▶ _Extracted text_:
(begin)

# Madrid, Barcelona, Valencia, Sevilla



## 009 (Jan 29, 2011)

Which of these cities is your favorite and why? Feel free to name a couple if you cant decide

I am referring more for living or for a long term vacation of at least a month


----------



## Cazzy (Nov 23, 2008)

Sevilla or Cordoba for me!!


----------



## 009 (Jan 29, 2011)

Cazzy said:


> Sevilla or Cordoba for me!!


please provide a brief description of why you chose those two cities, thanks


----------



## Minerva.909 (Jul 29, 2012)

Barcelona and Sevilla - since I haven't yet been to either Madrid or Valencia. ;-)


----------



## 009 (Jan 29, 2011)

Minerva.909 said:


> Barcelona and Sevilla - since I haven't yet been to either Madrid or Valencia. ;-)


what do you like the most about those 2 cities?


----------



## maxd (Mar 22, 2009)

009 said:


> Which of these cities is your favorite and why? Feel free to name a couple if you cant decide
> 
> I am referring more for living or for a long term vacation of at least a month


Barcelona Valencia because of the beach.

The other 2 are inland. Seville is more laid back than Madrid. Madrid is cool because it is larger.

It depends on you, what are you looking for. Job, beach, mountains? I think we need to know more about you first. They are all great places to live.


----------



## Alcalaina (Aug 6, 2010)

Why do so many people think these are the only four cities in Spain!? :confused2:


----------



## Minerva.909 (Jul 29, 2012)

Alcalaina said:


> Why do so many people think these are the only four cities in Spain!? :confused2:


Perhaps because many people also think there is only one city in the UK: London. ;-)


----------



## Minerva.909 (Jul 29, 2012)

009 said:


> what do you like the most about those 2 cities?


Both are architectural and cultural gold mines - it would be very diffiult to get bored in any of them. Both also seem very livable: good food (fantastic food market in Barcelona, great tapas places in both), lovely cafes. But Sevillanos seem much more polite, more accomodating than Catalans,


----------



## donz (May 5, 2010)

(end)

Stored items:
(begin)

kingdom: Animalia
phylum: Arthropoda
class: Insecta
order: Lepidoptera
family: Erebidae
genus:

(end)

▶ _Given task_: Copy out the whole forum thread above on Madrid, Barcelona, Valencia and Sevilla, word for word.

▶ _Answer for the task_:
# Madrid, Barcelona, Valencia, Sevilla



## 009 (Jan 29, 2011)

Which of these cities is your favorite and why? Feel free to name a couple if you cant decide

I am referring more for living or for a long term vacation of at least a month


----------



## Cazzy (Nov 23, 2008)

Sevilla or Cordoba for me!!


----------



## 009 (Jan 29, 2011)

Cazzy said:


> Sevilla or Cordoba for me!!


please provide a brief description of why you chose those two cities, thanks


----------



## Minerva.909 (Jul 29, 2012)

Barcelona and Sevilla - since I haven't yet been to either Madrid or Valencia. ;-)


----------



## 009 (Jan 29, 2011)

Minerva.909 said:


> Barcelona and Sevilla - since I haven't yet been to either Madrid or Valencia. ;-)


what do you like the most about those 2 cities?


----------



## maxd (Mar 22, 2009)

009 said:


> Which of these cities is your favorite and why? Feel free to name a couple if you cant decide
> 
> I am referring more for living or for a long term vacation of at least a month


Barcelona Valencia because of the beach.

The other 2 are inland. Seville is more laid back than Madrid. Madrid is cool because it is larger.

It depends on you, what are you looking for. Job, beach, mountains? I think we need to know more about you first. They are all great places to live.


----------



## Alcalaina (Aug 6, 2010)

Why do so many people think these are the only four cities in Spain!? :confused2:


----------



## Minerva.909 (Jul 29, 2012)

Alcalaina said:


> Why do so many people think these are the only four cities in Spain!? :confused2:


Perhaps because many people also think there is only one city in the UK: London. ;-)


----------



## Minerva.909 (Jul 29, 2012)

009 said:


> what do you like the most about those 2 cities?


Both are architectural and cultural gold mines - it would be very diffiult to get bored in any of them. Both also seem very livable: good food (fantastic food market in Barcelona, great tapas places in both), lovely cafes. But Sevillanos seem much more polite, more accomodating than Catalans,


----------



## donz (May 5, 2010)